To run a minimization algorithm, we need to provide the minimizer with a starting position in our four-dimensional parameter space. We can just use the values you found in the previous exercise.

In [None]:
from scipy.optimize import minimize


# Choose the input values previously found
coeff = -10  # Magnifies the feature
bias = 0.4  # Shifts the spectrum up or down
center_x = 4340  # Shifts the spectrum left or right
scale = 10  # Sets the strength of the line



# Store the input values into a tuple
x0 = coeff, bias, center_x, scale

# Run the minimizer
sol = minimize(chi_square, x0, args=(data_x, data_y))

# Calculate the model fluxes from the results of the minimizer
coeff_best, bias_best, center_x_best, scale_best = sol.x
y_best = coeff_best*cauchy.pdf(data_x, loc=center_x_best, scale=scale_best) + bias_best

# Print the central wavelength and scale of the best-fit
print(center_x_best, scale_best)

# Plot the data
plt.plot(data_x, data_y, label='Data')

# Plot the model
plt.plot(data_x, y_best, label='Best-fit Model')

plt.xlabel(r'Wavelength ($\AA$)')
plt.ylabel('Flux')

plt.xlim(4200, 4500)

plt.legend()

plt.tight_layout()
plt.show()

In [None]:
# from scipy.stats import signaltonoise

model_diff = y_best - data_y
sigma = np.std(model_diff)

print(sigma)

plt.plot(data_x, model_diff)

plt.axhline(0, color='r')

# signaltonoise()

plt.show()

In [None]:
plt.figure(figsize=(12,4))

N = 20
new_y = np.convolve(spec['flux'], np.ones((N,))/N, mode='valid')

plt.plot(spec['wavelength'][N-1:], new_y)

# plt.xlim(3750, 4100)

plt.axvline(4861.36, color='k', alpha=0.3)
plt.axvline(4340.46, color='k', alpha=0.3)
plt.axvline(4101.74, color='k', alpha=0.3)
plt.axvline(3970.07, color='k', alpha=0.3)
plt.axvline(3889.05, color='k', alpha=0.3)
plt.axvline(3835.38, color='k', alpha=0.3)

plt.show()

### Now, try to fit the other Balmer lines. How many can different Balmer lines can you reasonably fit?
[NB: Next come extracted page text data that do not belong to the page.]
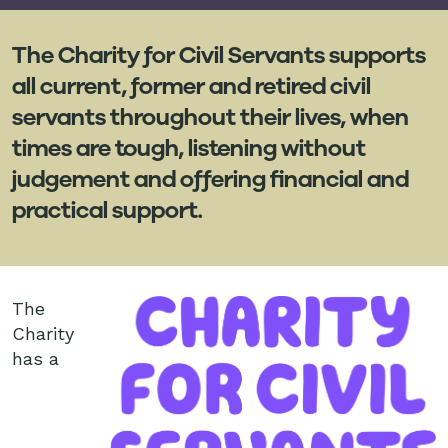
The Charity for Civil Servants supports
all current, former and retired civil
servants throughout their lives, when
times are tough, listening without
judgement and offering financial and
practical support.
The
Charity
has a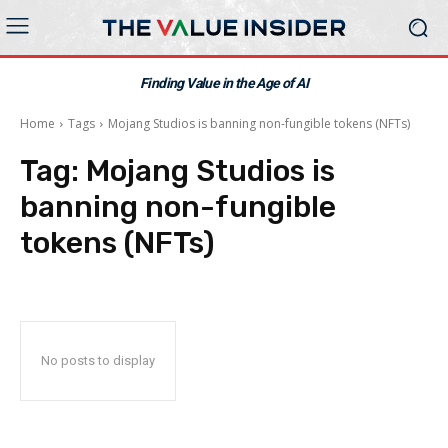
Finding Value in the Age of AI
Home
Tags
Mojang Studios is banning non-fungible tokens (NFTs)
Tag:
Mojang Studios is
banning non-fungible
tokens (NFTs)
No posts to display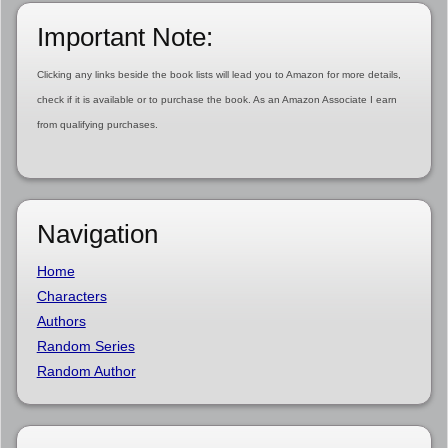
Important Note:
Clicking any links beside the book lists will lead you to Amazon for more details,
check if it is available or to purchase the book. As an Amazon Associate I earn
from qualifying purchases.
Navigation
Home
Characters
Authors
Random Series
Random Author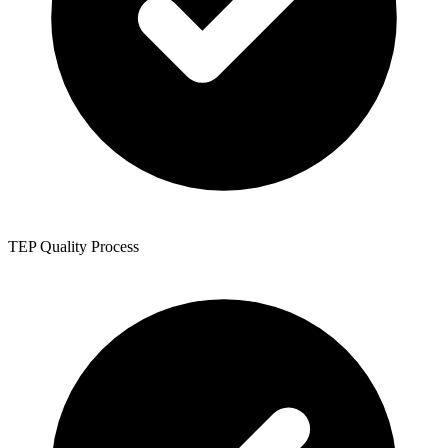
TEP Quality Process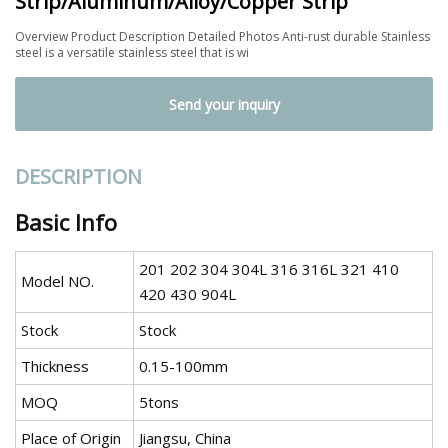
Strip/Aluminum/Alloy/Copper Strip
Overview Product Description Detailed Photos Anti-rust durable Stainless
steel is a versatile stainless steel that is wi
Send your inquiry
DESCRIPTION
Basic Info
201 202 304 304L 316 316L 321 410
Model NO.
420 430 904L
Stock
Stock
Thickness
0.15-100mm
MOQ
5tons
Place of Origin
Jiangsu, China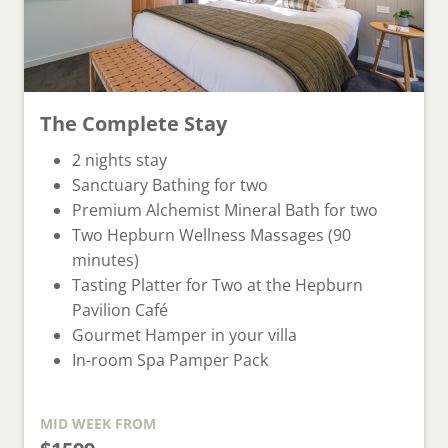
The Complete Stay
⁠⁠2 nights stay
Sanctuary Bathing for two
Premium Alchemist Mineral Bath for two
Two Hepburn Wellness Massages (90
minutes)
Tasting Platter for Two at the Hepburn
Pavilion Café
Gourmet Hamper in your villa
In-room Spa Pamper Pack
MID WEEK
FROM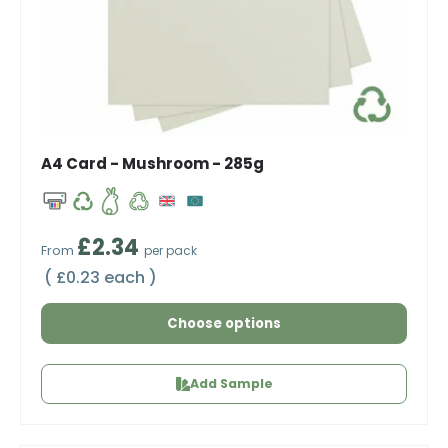
A4 Card - Mushroom - 285g
Regular price
£2.34
From
per pack
Unit price
£0.23 each
Choose options
Add Sample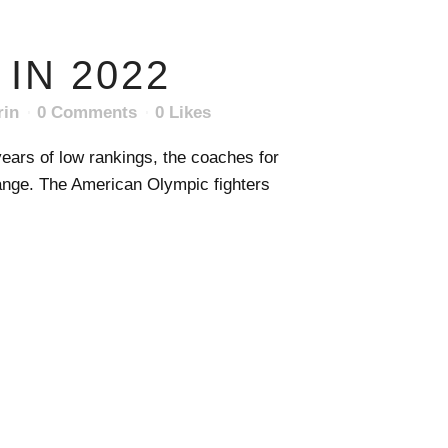
IN 2022
rin
0 Comments
0
Likes
ears of low rankings, the coaches for
ange. The American Olympic fighters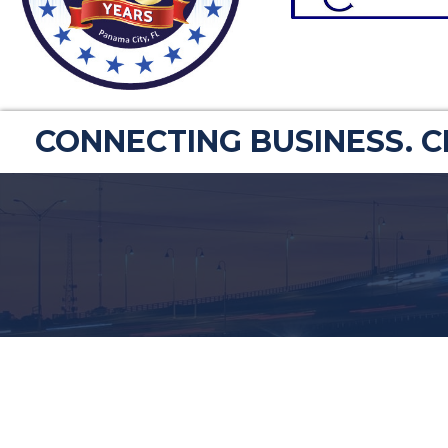
CONNECTING BUSINESS. 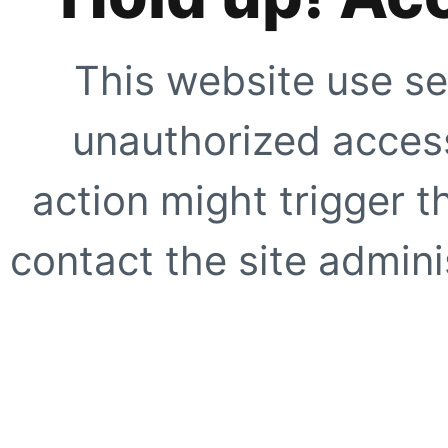
This website use se
unauthorized access
action might trigger t
contact the site adminis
For reference, the central wavelengths are provided below:

Hβ = 4861.36 Å  
Hγ = 4340.46 Å  
Hδ = 4101.74 Å  
Hε = 3970.07 Å  
Hζ = 3889.05 Å  
Hη = 3835.38 Å   

### Questions for discussion

1. How many lines were you able to fit?  
2. What are the best-fit values of the scale parameters?  
3. What are the redshifts in wavelength you find for the separate lines?  
4. How do those values change depending on the range of data used for each line?  


### Conclusions

Non-linear effects in the atmospheres of white dwarfs prevent us from being able to directly translate the scales and depths of these lines into meaningful physical parameters like temperature and surface gravity. Neverthless, this ought to serve as a guide for how one can use the routine `scipy.optimize.minimize` for fitting models to data.

We will spend more time fitting models to data in future lessons.